UK wins Brexit transition deal in return for Irish vow

Article 50 of the EU's Lisbon Treaty. Photo illustration taken in Brussels, Belgium, June 24, 2016. REUTERS/Francois Lenoir/Illustration/Files

Reuters – Britain and the European Union agreed on Monday to a transition period to avoid a “cliff edge” Brexit next year — though only after London accepted a potential solution for Northern Ireland’s land border that may face stiff opposition at home.

The pound surged on confirmation that Britain would remain effectively a non-voting EU member for 21 months until the end of 2020. Some business leaders, however, echoed a warning from EU negotiator Michel Barnier that the deal is legally binding only if London agrees the whole withdrawal treaty by next March.

Both sides are committed to keeping a free flow of people and goods over the intra-Irish border without returning to checkpoints, as during the three decades of violence in Northern Ireland. However, finding a practical solution for any customs checks needed post-Brexit has proved elusive so far.

Davis agreed with Barnier that Monday’s agreement was “decisive” and increased the odds on finding an orderly deal to avoid Europe’s second biggest economy simply crashing out of the bloc in just over a year. He hailed the certainty that the deals on the transition and other issues, including rights for expatriate citizens, would offer businesses and individuals.

The two sides issued a new, 129-page draft withdrawal treaty that was awash with green highlighter denoting final agreement on large areas of the legal text, including transition. Diplomats put the level of “green” agreement at over 80 percent.

The pound rose as much as one percent against the dollar to $1.4088, its strongest since Feb. 16.

Davis, who unlike May campaigned for Brexit, said he was pleased with EU agreement to let Britain negotiate and sign trade deals with other countries while remaining covered by EU common trade policy during the transition. Those deals would then take effect once Britain was free to do so in 2021.

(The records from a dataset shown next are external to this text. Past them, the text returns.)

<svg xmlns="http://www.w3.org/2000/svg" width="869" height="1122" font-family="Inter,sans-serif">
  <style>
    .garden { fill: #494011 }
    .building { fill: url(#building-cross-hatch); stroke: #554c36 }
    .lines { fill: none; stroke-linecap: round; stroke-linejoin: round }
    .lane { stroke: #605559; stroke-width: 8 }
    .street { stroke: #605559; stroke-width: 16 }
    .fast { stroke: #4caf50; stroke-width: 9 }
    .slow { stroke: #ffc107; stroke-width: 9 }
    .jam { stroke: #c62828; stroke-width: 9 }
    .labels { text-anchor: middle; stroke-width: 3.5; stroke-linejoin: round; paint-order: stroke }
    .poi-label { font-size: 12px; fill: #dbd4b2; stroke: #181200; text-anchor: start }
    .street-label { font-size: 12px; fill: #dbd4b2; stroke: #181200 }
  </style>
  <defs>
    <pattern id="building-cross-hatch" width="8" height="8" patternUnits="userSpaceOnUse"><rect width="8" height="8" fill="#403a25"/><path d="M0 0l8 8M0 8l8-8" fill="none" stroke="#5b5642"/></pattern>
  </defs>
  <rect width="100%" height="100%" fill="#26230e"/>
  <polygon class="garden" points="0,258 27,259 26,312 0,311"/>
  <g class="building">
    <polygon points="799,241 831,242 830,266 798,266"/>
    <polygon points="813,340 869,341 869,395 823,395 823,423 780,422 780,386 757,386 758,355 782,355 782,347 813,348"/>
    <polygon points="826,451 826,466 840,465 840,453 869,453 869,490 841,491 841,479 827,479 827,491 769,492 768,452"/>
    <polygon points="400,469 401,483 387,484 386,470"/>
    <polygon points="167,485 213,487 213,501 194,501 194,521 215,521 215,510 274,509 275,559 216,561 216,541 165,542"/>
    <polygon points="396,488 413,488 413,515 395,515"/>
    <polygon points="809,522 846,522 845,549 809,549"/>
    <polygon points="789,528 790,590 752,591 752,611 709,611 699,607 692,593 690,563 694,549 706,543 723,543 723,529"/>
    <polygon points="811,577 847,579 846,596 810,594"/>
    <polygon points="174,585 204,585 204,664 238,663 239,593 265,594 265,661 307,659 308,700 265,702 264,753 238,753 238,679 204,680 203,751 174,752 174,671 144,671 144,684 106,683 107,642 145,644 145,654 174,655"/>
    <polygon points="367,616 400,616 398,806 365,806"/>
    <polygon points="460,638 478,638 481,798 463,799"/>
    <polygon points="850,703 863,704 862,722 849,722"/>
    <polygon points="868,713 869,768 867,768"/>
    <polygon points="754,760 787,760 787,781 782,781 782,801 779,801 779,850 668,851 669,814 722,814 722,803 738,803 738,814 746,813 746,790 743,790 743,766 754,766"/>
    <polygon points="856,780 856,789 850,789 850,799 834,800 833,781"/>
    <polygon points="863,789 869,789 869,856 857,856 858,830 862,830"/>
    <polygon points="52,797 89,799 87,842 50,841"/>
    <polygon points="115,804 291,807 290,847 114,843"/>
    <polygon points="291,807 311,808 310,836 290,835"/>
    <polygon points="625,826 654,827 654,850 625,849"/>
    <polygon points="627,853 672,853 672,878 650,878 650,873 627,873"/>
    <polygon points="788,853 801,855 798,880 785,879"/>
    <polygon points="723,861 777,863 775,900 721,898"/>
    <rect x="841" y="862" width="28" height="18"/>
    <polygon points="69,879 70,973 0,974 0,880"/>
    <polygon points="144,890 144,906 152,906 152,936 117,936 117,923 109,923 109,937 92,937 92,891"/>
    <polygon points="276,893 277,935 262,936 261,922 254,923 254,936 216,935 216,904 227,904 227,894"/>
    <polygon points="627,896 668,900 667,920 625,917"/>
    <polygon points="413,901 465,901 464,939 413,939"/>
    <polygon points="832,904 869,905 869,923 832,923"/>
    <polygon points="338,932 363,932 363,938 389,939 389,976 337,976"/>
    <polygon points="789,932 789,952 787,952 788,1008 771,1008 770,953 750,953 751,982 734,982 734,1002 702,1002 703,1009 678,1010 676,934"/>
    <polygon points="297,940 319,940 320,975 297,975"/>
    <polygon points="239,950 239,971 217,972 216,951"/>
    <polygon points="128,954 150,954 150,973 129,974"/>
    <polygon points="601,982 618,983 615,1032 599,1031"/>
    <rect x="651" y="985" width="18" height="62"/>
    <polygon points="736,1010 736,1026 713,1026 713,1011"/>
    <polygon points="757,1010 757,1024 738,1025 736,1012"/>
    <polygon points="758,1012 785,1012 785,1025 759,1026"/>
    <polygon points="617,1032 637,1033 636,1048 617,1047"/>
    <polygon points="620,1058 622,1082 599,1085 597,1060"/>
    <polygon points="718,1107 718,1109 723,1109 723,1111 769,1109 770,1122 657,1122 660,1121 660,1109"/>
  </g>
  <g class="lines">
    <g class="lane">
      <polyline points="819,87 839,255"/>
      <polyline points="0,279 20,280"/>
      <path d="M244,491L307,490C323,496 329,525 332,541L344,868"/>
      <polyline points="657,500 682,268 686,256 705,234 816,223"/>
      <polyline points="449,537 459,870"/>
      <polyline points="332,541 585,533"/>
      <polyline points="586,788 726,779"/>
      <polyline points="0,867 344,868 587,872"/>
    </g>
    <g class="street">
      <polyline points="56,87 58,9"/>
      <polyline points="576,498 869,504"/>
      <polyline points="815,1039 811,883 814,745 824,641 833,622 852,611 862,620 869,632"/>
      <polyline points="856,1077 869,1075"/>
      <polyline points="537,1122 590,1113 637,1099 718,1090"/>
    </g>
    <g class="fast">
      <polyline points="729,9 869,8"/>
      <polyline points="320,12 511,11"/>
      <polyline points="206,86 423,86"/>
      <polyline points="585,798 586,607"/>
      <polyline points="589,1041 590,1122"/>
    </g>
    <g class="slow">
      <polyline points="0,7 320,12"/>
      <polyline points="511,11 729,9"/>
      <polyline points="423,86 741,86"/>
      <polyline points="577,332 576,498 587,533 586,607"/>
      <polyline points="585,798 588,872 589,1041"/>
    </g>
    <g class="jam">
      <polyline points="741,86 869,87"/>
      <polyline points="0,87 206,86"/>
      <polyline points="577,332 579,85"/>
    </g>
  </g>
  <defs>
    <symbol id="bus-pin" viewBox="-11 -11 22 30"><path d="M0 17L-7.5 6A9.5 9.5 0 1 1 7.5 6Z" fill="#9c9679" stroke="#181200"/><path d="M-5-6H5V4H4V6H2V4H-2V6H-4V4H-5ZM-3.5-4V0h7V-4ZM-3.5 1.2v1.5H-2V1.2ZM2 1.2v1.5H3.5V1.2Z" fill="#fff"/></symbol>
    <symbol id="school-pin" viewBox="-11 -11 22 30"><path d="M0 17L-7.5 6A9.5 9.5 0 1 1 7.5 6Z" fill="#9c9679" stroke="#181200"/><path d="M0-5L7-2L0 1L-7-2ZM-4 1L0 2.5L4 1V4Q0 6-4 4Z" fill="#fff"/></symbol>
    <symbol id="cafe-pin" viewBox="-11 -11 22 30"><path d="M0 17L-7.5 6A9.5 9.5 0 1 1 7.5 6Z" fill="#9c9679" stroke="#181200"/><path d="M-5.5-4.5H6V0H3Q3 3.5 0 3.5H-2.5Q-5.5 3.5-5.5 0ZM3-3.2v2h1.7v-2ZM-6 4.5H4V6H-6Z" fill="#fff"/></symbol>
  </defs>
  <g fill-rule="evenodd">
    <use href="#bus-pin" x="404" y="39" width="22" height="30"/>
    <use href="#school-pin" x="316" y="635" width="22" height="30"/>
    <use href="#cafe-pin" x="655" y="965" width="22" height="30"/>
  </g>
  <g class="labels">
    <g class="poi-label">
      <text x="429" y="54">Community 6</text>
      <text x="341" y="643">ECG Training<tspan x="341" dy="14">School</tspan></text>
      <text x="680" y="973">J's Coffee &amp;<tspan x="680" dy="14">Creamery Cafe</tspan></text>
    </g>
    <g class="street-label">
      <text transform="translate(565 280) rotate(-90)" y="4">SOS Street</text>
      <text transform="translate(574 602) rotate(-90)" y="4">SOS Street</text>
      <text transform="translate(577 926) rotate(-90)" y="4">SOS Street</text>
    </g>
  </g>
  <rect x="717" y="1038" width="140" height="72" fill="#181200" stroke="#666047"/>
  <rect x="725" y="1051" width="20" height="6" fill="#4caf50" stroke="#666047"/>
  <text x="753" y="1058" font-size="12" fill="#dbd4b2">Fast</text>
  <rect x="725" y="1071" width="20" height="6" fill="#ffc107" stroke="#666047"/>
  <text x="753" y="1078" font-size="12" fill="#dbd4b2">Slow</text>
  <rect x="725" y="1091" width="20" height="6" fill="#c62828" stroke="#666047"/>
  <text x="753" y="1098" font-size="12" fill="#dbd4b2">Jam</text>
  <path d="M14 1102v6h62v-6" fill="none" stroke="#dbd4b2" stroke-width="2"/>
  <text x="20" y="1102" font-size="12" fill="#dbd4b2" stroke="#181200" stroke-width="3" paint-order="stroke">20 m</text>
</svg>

He also welcomed wording that gives Britain some say in EU policy during the transition, notably on fishing quotas, and an ability to refuse to implement things it did not agree with — some of his Conservative party allies have complained that the transition deal would leave Britain a “vassal state” of the EU.

The Leave Means Leave campaign accused him of “caving in” on the Irish border. Brexit firebrand Nigel Farage said “Theresa the Appeaser” had “let people down again” by agreeing to EU demands to keep free immigration during the transition.